But, with this laid-back attitude, we tend to forget that the ghost of retirement is going to haunt us anyway. If not now, then a few years later. This realisation often hits most of us when we’re in our late 30s.
So, your plans for your retirement should be designed and implemented as soon as you start working. This may seem like a daunting task, but it can be easily managed. Say, at age 22, you start investing as low as Rs. 5,000 every month into an investment instrument earning 12 percent annual returns. After 30 years, when you are 52 and approaching retirement, the value of this corpus will be around Rs. 1.54 crore. So, the earlier you start, the better.
There are several retirement plans that you can consider, ranging from the National Pension System (NPS) to unit-linked pension plans to regular Mutual Funds. The focus of all these plans is on fund accumulation, which will help your money grow over time.

Stored items from a collection:
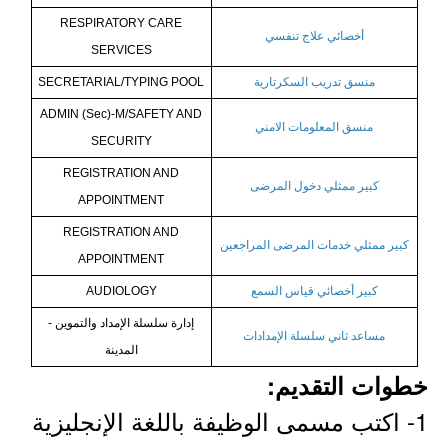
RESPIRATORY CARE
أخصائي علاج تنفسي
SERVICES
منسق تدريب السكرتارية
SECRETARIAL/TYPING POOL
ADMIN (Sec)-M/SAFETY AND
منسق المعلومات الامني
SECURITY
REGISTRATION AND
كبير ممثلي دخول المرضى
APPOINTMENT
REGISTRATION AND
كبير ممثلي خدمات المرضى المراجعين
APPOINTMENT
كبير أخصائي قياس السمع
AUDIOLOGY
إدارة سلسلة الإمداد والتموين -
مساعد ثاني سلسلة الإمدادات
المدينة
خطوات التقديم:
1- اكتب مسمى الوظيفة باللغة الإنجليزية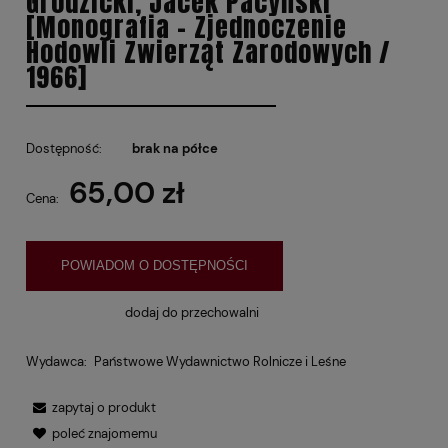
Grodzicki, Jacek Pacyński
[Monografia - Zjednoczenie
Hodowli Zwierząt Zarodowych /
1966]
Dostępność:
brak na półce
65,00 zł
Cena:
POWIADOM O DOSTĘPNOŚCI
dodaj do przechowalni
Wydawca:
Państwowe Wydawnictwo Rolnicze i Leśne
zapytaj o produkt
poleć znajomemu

==

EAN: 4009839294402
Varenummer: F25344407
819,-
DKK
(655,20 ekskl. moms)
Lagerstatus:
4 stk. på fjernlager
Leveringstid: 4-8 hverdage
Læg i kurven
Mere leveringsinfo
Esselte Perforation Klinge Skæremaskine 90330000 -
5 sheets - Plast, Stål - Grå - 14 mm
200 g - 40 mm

_What you are asked to do_
Resume the text on planning for retirement, starting right after its last sentence.

_Exercise result_
Seek Professional Help
When you are just starting out, getting expert advice can help you choose the right products and can build an appropriate roadmap for all your financial goals. A financial advisor can guide you in managing your finances, whether it’s saving for a holiday, planning for retirement or adjusting your debts. The right advice will help you achieve your goals faster.
Additional Reading: Hire a Financial Planner!
As Richie Nortan said, “At the end of the day, if you’re wasting your time by not investing in yourself, you’re going to waste away and that would be the greatest waste of all.” Don’t forget to invest your time and money in yourself, whether in the form of learning something new or just pushing yourself out of your comfort zone to achieve something. Trust us, it will always pay off.
Adopt these simple steps and you will be on the road to financial freedom in no time. Happy investing!